Warming of IV-administered fluids and blood products is routinely performed in the operating room to help maintain normothermia. Current guidelines recommend against the warming of platelets (PLTs), although there is no evidence for this prohibition in the literature. Our goal in this pilot study was to determine whether the warming of stored PLTs had any effect on their function.METHODS:
Ten units of 3-day-old, PLT-rich plasma–derived whole blood PLTs were acquired from the transfusion service. A 5-mL aliquot was taken from each unit before warming (control samples). The remainder of the unit was then passed into a blood-warming device and held there for 2 minutes. Postwarming (warmed) PLT samples were then collected from the effluent end of the warming device. PLT aggregometry assays with adenosine diphosphate, collagen, and arachidonic acid as agonists were performed on the control and warmed samples. Thromboelastography tests were also performed on the control and warmed samples from 6 of the 10 PLT units.RESULTS:
The mean temperature of the control and warmed samples was 22.4°C ± 0.5°C and 37.8°C ± 2.3°C, respectively.
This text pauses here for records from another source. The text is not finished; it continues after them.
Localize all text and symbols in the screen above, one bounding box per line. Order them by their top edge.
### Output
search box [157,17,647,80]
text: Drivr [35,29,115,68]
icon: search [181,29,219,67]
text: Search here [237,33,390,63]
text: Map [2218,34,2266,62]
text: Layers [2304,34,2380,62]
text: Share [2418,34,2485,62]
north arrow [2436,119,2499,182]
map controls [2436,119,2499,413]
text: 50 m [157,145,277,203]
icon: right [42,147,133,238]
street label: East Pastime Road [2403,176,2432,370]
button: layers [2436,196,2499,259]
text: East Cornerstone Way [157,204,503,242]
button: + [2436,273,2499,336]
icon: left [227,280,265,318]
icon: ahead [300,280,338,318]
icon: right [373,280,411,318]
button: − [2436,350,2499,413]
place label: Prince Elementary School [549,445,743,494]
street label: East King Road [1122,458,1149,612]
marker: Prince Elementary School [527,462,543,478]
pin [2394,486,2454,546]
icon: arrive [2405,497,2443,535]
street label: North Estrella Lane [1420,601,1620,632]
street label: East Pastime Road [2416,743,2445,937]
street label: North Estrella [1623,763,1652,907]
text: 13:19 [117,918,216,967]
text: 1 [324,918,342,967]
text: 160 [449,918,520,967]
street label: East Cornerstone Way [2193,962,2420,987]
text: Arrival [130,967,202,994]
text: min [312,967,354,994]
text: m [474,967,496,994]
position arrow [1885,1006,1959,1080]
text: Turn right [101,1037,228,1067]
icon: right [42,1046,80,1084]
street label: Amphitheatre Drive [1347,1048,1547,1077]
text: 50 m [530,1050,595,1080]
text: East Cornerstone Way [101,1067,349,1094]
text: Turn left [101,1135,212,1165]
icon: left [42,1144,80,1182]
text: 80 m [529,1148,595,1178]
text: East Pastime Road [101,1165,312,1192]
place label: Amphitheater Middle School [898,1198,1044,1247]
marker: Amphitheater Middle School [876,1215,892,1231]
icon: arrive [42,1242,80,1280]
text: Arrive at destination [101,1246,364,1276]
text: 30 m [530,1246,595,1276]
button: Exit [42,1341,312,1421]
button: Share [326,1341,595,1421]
There was no significant difference (all P ≥ 0.13) in any of the PLT aggregometry assays or in the maximum amplitude of the thromboelastography test between the control and the warmed samples. The observed mean of only 1 parameter decreased (PLT aggregometry with 5 μM adenosine diphosphate) by 5% (95% confidence interval, −115% to 105%). The maximum change observed was PLT aggregometry with arachidonic acid as agonist, which increased by 116% (95% confidence interval, −91% to 323%).CONCLUSION:
Although small in size, the results of this study do not support the prohibition against mechanical PLT warming. Studies of PLT activation after warming are also warranted.